## Task instructions
Among the lines below, tally those holding the string "mask" and give the total only.

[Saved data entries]
BEGIN

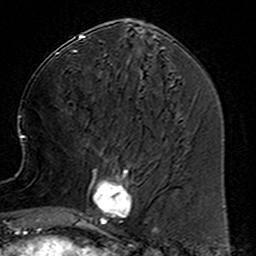
Breast MRI (dynamic contrast-enhanced), one axial slice; position 60 of 160 along the scan axis; cropped to one breast; dynamic contrast-enhanced series, time point 2 of 6 at this slice position (early post-contrast); 3 T; TE 4.6 ms, TR 7.4 ms; 256 × 256 image matrix, field of view 144 × 144 mm. Female patient.
Structures marked on this image (semi-automatically segmented with operator editing):
- enhancing-tissue mask used for the functional tumour volume (all voxels passing the contrast-enhancement thresholds inside the analysis volume; usually the tumour): bounding box <78,155,156,232> (left, top, right, bottom; pixels)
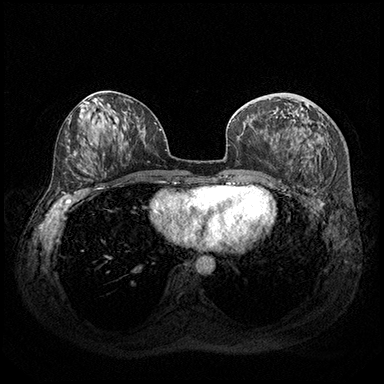
Breast MRI (dynamic contrast-enhanced), one axial slice; slice 85 of 200 in the series (ordered by position); dynamic contrast-enhanced series, time point 2 of 8 at this slice position (early post-contrast); 3 T; TE 2.3 ms, TR 4.4 ms; 384 × 384 image matrix, field of view 360 × 360 mm. Female patient.
Structures marked on this image (semi-automatic segmentation, software-assisted and operator-edited):
- enhancing-tissue mask used for the functional tumour volume (all voxels passing the contrast-enhancement thresholds inside the analysis volume; usually the tumour): box from (x=274, y=146) to (x=276, y=148) px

END

## Reply
2